For any picture in the lines below, please leave it out and copy the rest exactly.

---------- SUPPLIED DATA

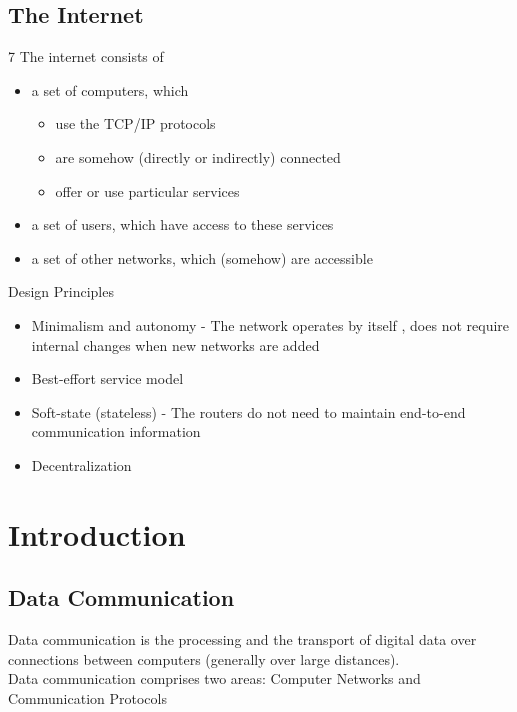 \documentclass[11pt,ngerman]{article}
\begin{document}
\subsection{The Internet}7
The internet consists of
\begin{itemize}
	\item a	set	of	computers,	which
	\begin{itemize}
		\item use	the	TCP/IP	protocols
		\item are	somehow	(directly	or	indirectly)	connected
		\item offer	or	use	particular	services
	\end{itemize}
	\item a	set	of	users,	which	have	access	to	these	services
	\item a	set	of	other	networks,	which	(somehow)	are	accessible
\end{itemize}

Design Principles
\begin{itemize}
	\item Minimalism	and	autonomy  - The	network	operates	by	itself	, does	not	require	internal	changes	when	new	networks	are	added
	\item Best-effort	service	model
	\item Soft-state	(stateless) - The	routers	do	not need	to	maintain end-to-end	communication	
information
	\item Decentralization
\end{itemize}






\section{Introduction}
\subsection{Data	Communication}
Data	communication	is	the	processing	and	the	transport	of	digital	data	over	
connections	between	computers	(generally	over	large	distances).\\
Data	communication	comprises	two areas: Computer	Networks and Communication	Protocols
\end{document}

--------------------

◆ SOLVED EXERCISE ◆
 \documentclass[11pt,ngerman]{article}
\begin{document}
\subsection{The Internet}7
The internet consists of
\begin{itemize}
	\item a	set	of	computers,	which
	\begin{itemize}
		\item use	the	TCP/IP	protocols
		\item are	somehow	(directly	or	indirectly)	connected
		\item offer	or	use	particular	services
	\end{itemize}
	\item a	set	of	users,	which	have	access	to	these	services
	\item a	set	of	other	networks,	which	(somehow)	are	accessible
\end{itemize}

Design Principles
\begin{itemize}
	\item Minimalism	and	autonomy  - The	network	operates	by	itself	, does	not	require	internal	changes	when	new	networks	are	added
	\item Best-effort	service	model
	\item Soft-state	(stateless) - The	routers	do	not need	to	maintain end-to-end	communication	
information
	\item Decentralization
\end{itemize}






\section{Introduction}
\subsection{Data	Communication}
Data	communication	is	the	processing	and	the	transport	of	digital	data	over	
connections	between	computers	(generally	over	large	distances).\\
Data	communication	comprises	two areas: Computer	Networks and Communication	Protocols
\end{document}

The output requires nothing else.